### DOCUMENT TEXT:
################
Jack Marton

Personal information
- Born: 7 July 1992 (age 33)

Sport
- Country: Australia
- Sport: Taekwondo
- Coached by: Karim Dighou

Medal record
Men's taekwondo
Representing Australia
Pacific Games
| Gold medal – first place | 2015 Port Moresby | 74 kg |
| Gold medal – first place | 2019 Apia | 80 kg |

= Jack Marton =

Australian taekwondo practitioner

Jack Marton (born 7 July 1992) is an Australian taekwondo practitioner. He won the gold medal in the men's 74 kg event at the 2015 Pacific Games held in Port Moresby, Papua New Guinea. He repeated this in 2019 with the gold medal in the men's 80 kg event at the 2019 Pacific Games held in Apia, Samoa.

== Career ==

In 2013, Marton competed in the men's lightweight event at the 2013 World Taekwondo Championships held in Puebla, Mexico and in 2015, he competed in the men's lightweight event at the 2015 World Taekwondo Championships held in Chelyabinsk, Russia.
################
### ACTIVITY:
Edit everything in the Jack Marton article from "In 2013, Marton" down to "in Chelyabinsk, Russia.", swapping "lightweight" for "middleweight", and give that passage back in full. The data comes from a separate source, not from the Jack Marton article.

### DATA BLOCK:
################
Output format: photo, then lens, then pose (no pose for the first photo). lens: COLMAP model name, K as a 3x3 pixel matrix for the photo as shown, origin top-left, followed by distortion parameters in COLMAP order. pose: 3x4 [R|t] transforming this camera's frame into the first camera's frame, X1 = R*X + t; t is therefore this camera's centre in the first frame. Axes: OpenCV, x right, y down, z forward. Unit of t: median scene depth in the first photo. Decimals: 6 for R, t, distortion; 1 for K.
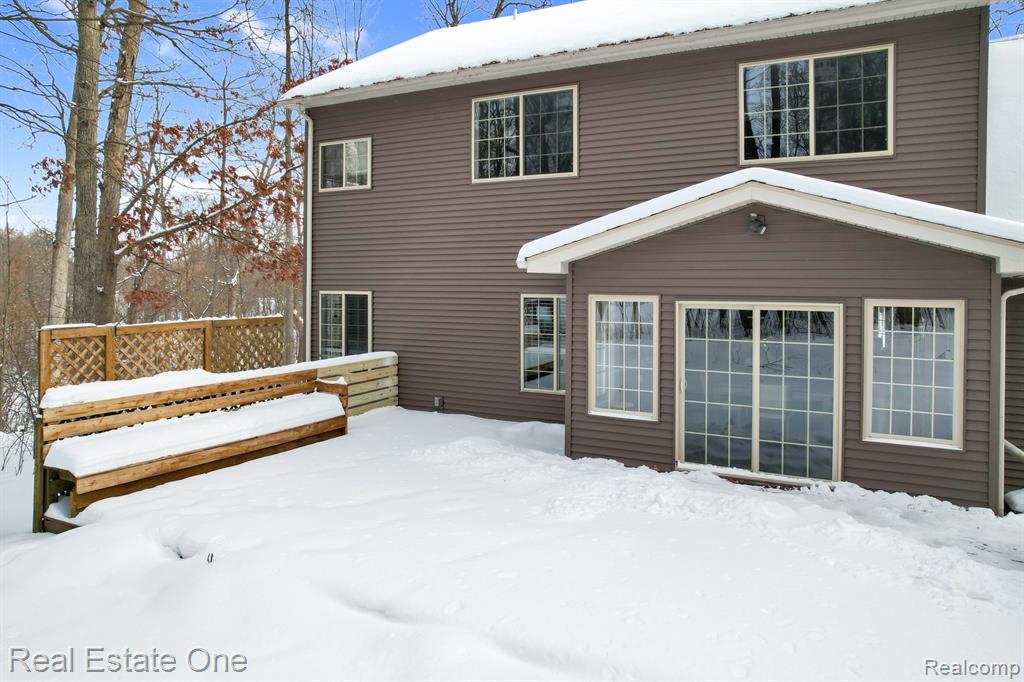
lens RADIAL K [[679.3, 0, 513.4], [0, 679.3, 328.1], [0, 0, 1]] dist [-0.086764, 0.075155]
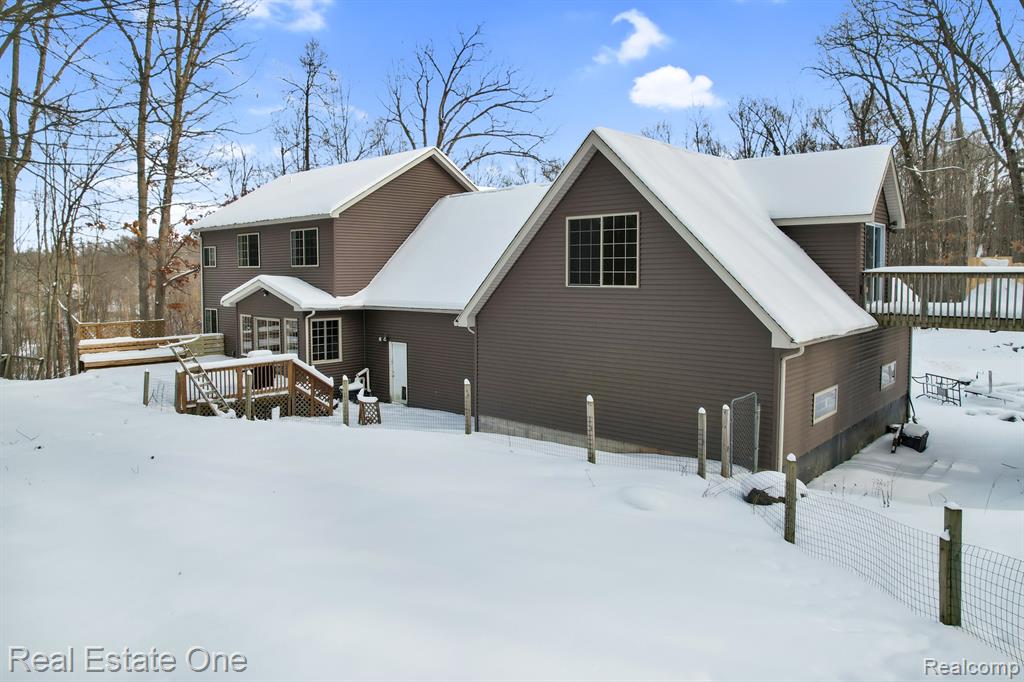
################
### ANSWER SECTION:
In 2013, Marton competed in the men's middleweight event at the 2013 World Taekwondo Championships held in Puebla, Mexico and in 2015, he competed in the men's middleweight event at the 2015 World Taekwondo Championships held in Chelyabinsk, Russia.